Opinion, Berkeley Blogs

Health Reform and Jobs

By Ken Jacobs

Over the last few months, we have heard any number of outrageous claims about the potential impacts of the proposed health care bills (death panels, end to private insurance, etc.). Still, the claim made by Republicans during debate in the house—that the bill would result in a loss of 5.5 million jobs—stands out. They even go so far as to say (see House Republican Leader John Boehner’s website), that their findings are based on a methodology developed by UC Berkeley’s own Christina Romer, Chair of the Council of Economic Advisors. What’s going on here?

The Economic Policies Institute’s Josh Bevans pointed me to Politifact, which does a good job of debunking the claim. It turns out that the number comes from Republican staff of the House Ways and Means Committee. They started with an estimated tax increase on employers from the play-or-pay provision of $300 billion. It is not clear where this number comes from; the CBO estimate is $163 billion over ten years. They treat that number as though it is a direct reduction in GDP for a single year, thereby increasing the projected impact tenfold. To get the total impact on GDP they use a multiplier from a 2007 paper by Christina Romer which explicitly states that the analysis in the paper pertains to tax increases or cuts that change the total spending in the economy. This would be the case, for example, for a tax increase to fund the deficit where there is no corresponding increase in government spending, or for a tax cut to stimulate the economy that was not balanced by a reduction in spending. The paper is very clear that the analysis would not apply to a social insurance program where the increased tax is balanced by an equal increase in output—as with the healthcare act. So to reiterate—they use a methodology that is clearly inappropriate for the case at hand, they start with a cost to employers that is nearly double that of the CBO projections and they inexplicably multiply the results by ten.
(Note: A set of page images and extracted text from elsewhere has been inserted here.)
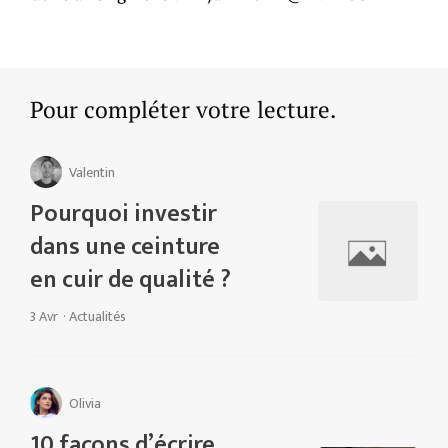
Pour compléter votre lecture.
Valentin
Pourquoi investir
dans une ceinture
en cuir de qualité ?
3 Avr
·
Actualités
Olivia
10 façons d’écrire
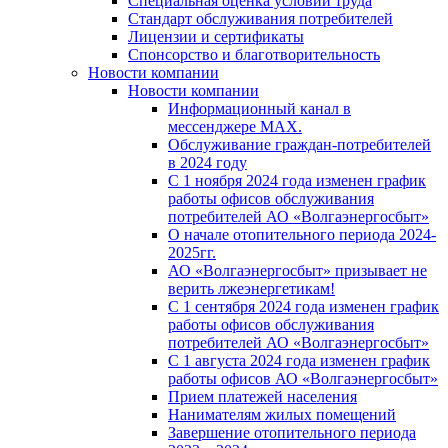
Специальная оценка условий труда
Стандарт обслуживания потребителей
Лицензии и сертификаты
Спонсорство и благотворительность
Новости компании
Новости компании
Информационный канал в
мессенджере MAX.
Обслуживание граждан-потребителей
в 2024 году
С 1 ноября 2024 года изменен график
работы офисов обслуживания
потребителей АО «Волгаэнергосбыт»
О начале отопительного периода 2024-
2025гг.
АО «Волгаэнергосбыт» призывает не
верить лжеэнергетикам!
С 1 сентября 2024 года изменен график
работы офисов обслуживания
потребителей АО «Волгаэнергосбыт»
С 1 августа 2024 года изменен график
работы офисов АО «Волгаэнергосбыт»
Прием платежей населения
Нанимателям жилых помещений
Завершение отопительного периода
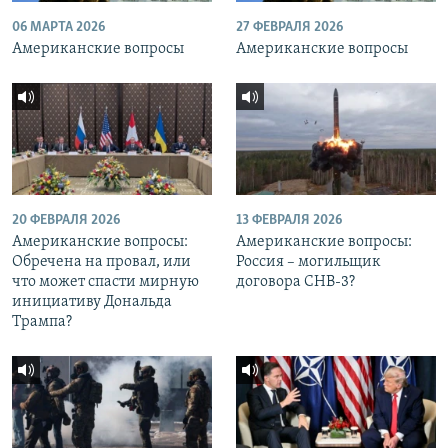
06 МАРТА 2026
27 ФЕВРАЛЯ 2026
Американские вопросы
Американские вопросы
20 ФЕВРАЛЯ 2026
13 ФЕВРАЛЯ 2026
Американские вопросы:
Американские вопросы:
Обречена на провал, или
Россия – могильщик
что может спасти мирную
договора СНВ-3?
инициативу Дональда
Трампа?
Than they claim that the analysis was done with a methodology from the Counsel of Economic Advisors—one Congressman actually directly attributed the estimates to the CEA—even as it directly contradicts what Romer wrote in the paper they cite.

In the meantime, the U.S. Chamber of Commerce is looking to hire a “respected economist” to produce a study on the bills and circulate a sign-on letter “saying that the bill will kill jobs and hurt the economy.” You can’t make this stuff up.

Employer requirements play an important role in the health care reform proposals. Requiring larger employers to either provide coverage or contribute to the exchange both helps fund health reform and ensures that reform will not undermine employment-based insurance. Otherwise, firms may be tempted to drop their coverage and shift costs to the public. Mom-and-pop businesses are exempt from the requirement and, in fact, will receive subsidies to help buy coverage.

So, what does the academic literature tell us about pay-or-play provisions and job losses? Studies on Hawaii and San Francisco, which both have employer requirements, have found no measurable impacts on employment. Most economists believe that for workers above the minimum wage, the costs of health insurance are passed on to them over time in the form of lower compensation. The impact of a health requirement of the size under consideration on businesses would be equivalent to a modest increase in the minimum wage. Drawing on the minimum wage and health mandate literature, Philip Cryan found that the job impacts of an employer requirement of 8 percent of payroll, with no exemptions or subsidies for small businesses, would be in the range of 166,000 jobs lost to 55,000 jobs gained. This is before taking into account the many positive impacts of health reform on jobs, small businesses, and the economy as a whole.

Health insurance premiums have more than doubled in the last decade, far outpacing wages and inflation—and are expected to continue to do so absent reform measures. Rising health costs effect business, workers, and every level of government. For workers, they have led to stagnating wages and higher out-of-pocket costs. Large employers are cutting back on benefits, while more and more small businesses are dropping coverage altogether. Declining job-based coverage is putting further financial stress on taxpayer funded public programs.

Workers without health insurance are more likely to skip or delay needed care, less likely to receive treatment for chronic conditions like asthma and diabetes, and are more likely to experience a debilitating health condition. The result is increased absenteeism and exits from the labor force due to disability and decreases in productivity and earnings.

Additionally, many American workers are unwilling to leave their jobs for fear of losing their health insurance. That translates into fewer people becoming entrepreneurs and fewer people pursuing productivity-improving job changes.

The proposed health reforms would significantly expand coverage and take important steps towards slowing the rate of health premium growth. The Counsel of Economic Advisors estimates that the slowing the rate of growth by just 1.5 percentage points would increase GDP by 2 percent over the no-reform baseline by 2020 and 8 percent by 2030—resulting in significant employment gains.

The biggest “job-killer” would be a failure to act.